202号室の幽霊が作り出した[異界]のように、禍々(まがまが)しい雰囲気はなかったものの、ゆかりが作り出した[結界]によって、丈士たちは現実世界から確かに隔離された状態になっていたようだった。
「……私、認めませんから」
後始末を終えたゆかりは、星凪のことを10秒ほど、そして、丈士のことをなぜか30秒ほどたっぷりと睨みつけてからそう言い、スタスタと歩き去って行った。
問答無用で丈士たちに襲いかかった手前、これ以上一緒にいることは気まずかったのだろう。
実際、丈士としても、ゆかりには良い印象を持っていなかった。
満月に認められるほどの確かな霊能力を持ち、霊能アイドルとしてテレビやラジオに出演するほどに愛らしい少女とはいっても、自分自身の妹を傷つけようとしたことには変わりがない。
ゆかりと別れたあと、丈士たちは満月の自宅へと向かった。
「さ、遠慮せずにあがってください。どうせ、わたし以外には誰もいませんから」
「おじゃまします」「……します」
玄関を開き、丈士と星凪を笑顔で招き入れた満月に、丈士はぎこちなく、星凪はやや警戒するような様子でそう言いながら、家の中へとあがらせてもらう。
見た目も中身も近代的にリフォームされてはいたが、満月の自宅は、古くに建てられたものをそのまま使っているようだった。
丈士たちの実家も江戸初期から続く農家で、家は古くに建てられたものに手を加えながら住んでいたから、その雰囲気と少し似ている。
満月は2人を和室の客間へと通すと、奥の方に消えていった。
丈士と星凪は和風の背の低いテーブルを挟んで座りながら、周囲をきょろきょろと見まわしながら満月が戻ってくるのを待つ。
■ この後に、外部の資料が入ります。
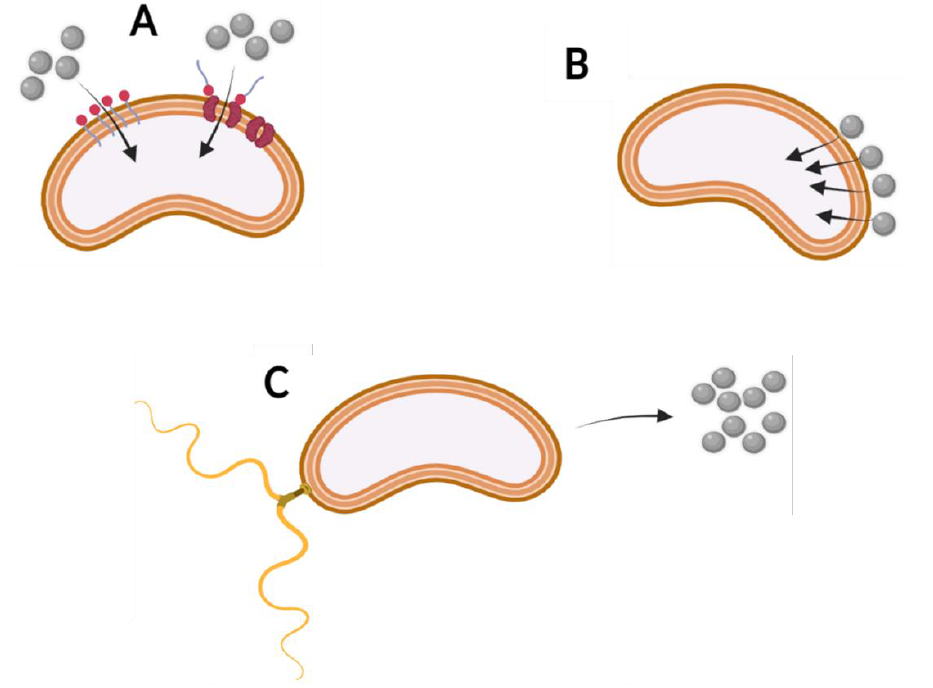
Figure 4. Main strategies of increasing bioavailability of organic compounds (grey circles) at the microbiological level: ( A ) cell membrane modification, e.g., with surfactant; ( B ) organic compound adsorption on the cell surface; ( C ) chemotaxis towards chemicals.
自分以外に誰もいない、と満月は言っていたが、どうやらそれはかなりの長時間、そうであるようだった。
満月との会話で、何となく父親とは一緒に暮らしているのだろうなと丈士は思っていたのだが、どうやらその父親は忙しいらしく、家に戻ってくることは少ないようだ。
そこが客間だからかもしれなかったが、そこは小ぎれいで、少し生活感に欠けるような場所だった。
「すみません、お待たせしました」
やがて満月が戻ってくると、その手にお札のようなものがあるのを目にして、星凪は警戒するように、半ば反射的に立ち上がっていた。
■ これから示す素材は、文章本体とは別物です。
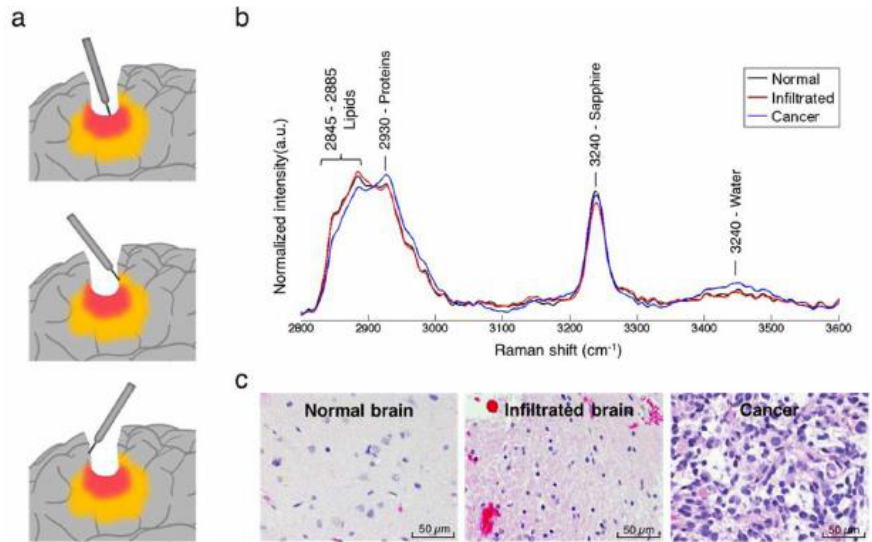
Figure 6. ( a ) The scheme of the Raman measurements from various brain regions with the dense tumor, peritumor with infiltrating tumor cells and without cancer cells recorded during brain surgery. ( b ) Raman spectra of cancer cells, peritumoral region with infiltrated tumor cells and of normal brain region. ( c ) Microphotographs for each brain tissue type. Reprinted from [197] with permission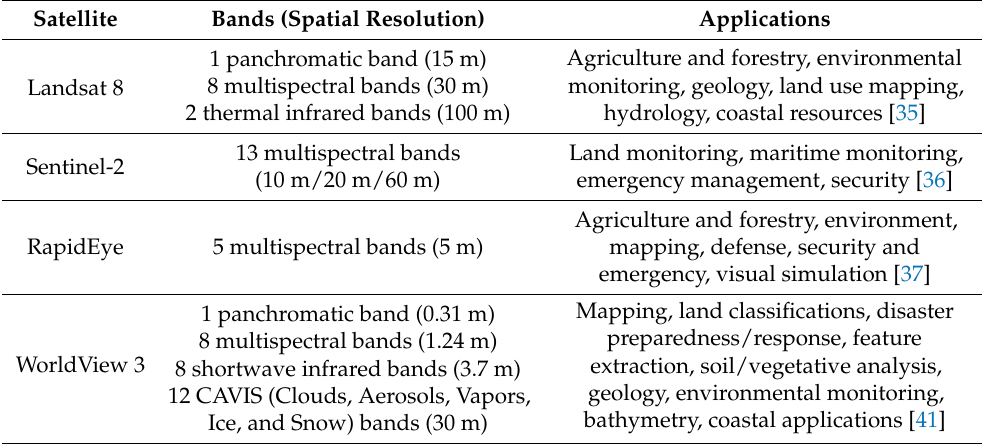
Table 4. Satellites most used in PA and PV with acquired bands, resolutions and applications. Satellite Bands (Spatial Resolution) Applications Agriculture and forestry,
「くっ! やっぱり! 手当てとか言って、あたしを騙すつもりなんでしょう!? 」
まったく満月のことを信用していない視線を向ける星凪に、満月は苦笑しながら、お札を持っていない方の手をひらひらと振ってみせる。
「そんなことしませんって。これは、霊的な力を補充するためのものですから、幽霊に、星凪ちゃんに害はありませんよ」
そんな満月に、丈士は興味ありそうな視線を向けた。
「霊的な力を、補充する? 」
「はい。……霊体の傷を直接治癒するような方法はとりあえずないと思うのですが、その力を補ってやれば、回復も早まると思うんです」
「なるほど。……星凪、良かったじゃないか」
丈士がそう言って笑顔を向けると、まだ疑うような表情ではあったものの、星凪は元の場所にストン、と座って、自身の傷を黙って満月に向かって差し出した。
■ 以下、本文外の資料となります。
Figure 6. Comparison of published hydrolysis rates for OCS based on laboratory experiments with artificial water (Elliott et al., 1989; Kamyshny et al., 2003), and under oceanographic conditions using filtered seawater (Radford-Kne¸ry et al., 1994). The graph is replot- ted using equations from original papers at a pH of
その態度に苦笑しながら、満月は持ってきたお札を星凪の傷口に張りつける。
「すみません。手当と言っても、これくらいしかできなくて」
「……。でも、なんか、少し楽になったような気がする……」
星凪はそう言うと、憮然とした表情を浮かべる。
だが、すぐに満月の方を振り返ると、軽く頭を下げた。
「その……、ありがと、ございます」
「はい。お役に立てたようで、嬉しいです! 」
その、しぶしぶといった様子のぎこちないお礼に、満月は屈託のない嬉しそうな笑顔を浮かべた。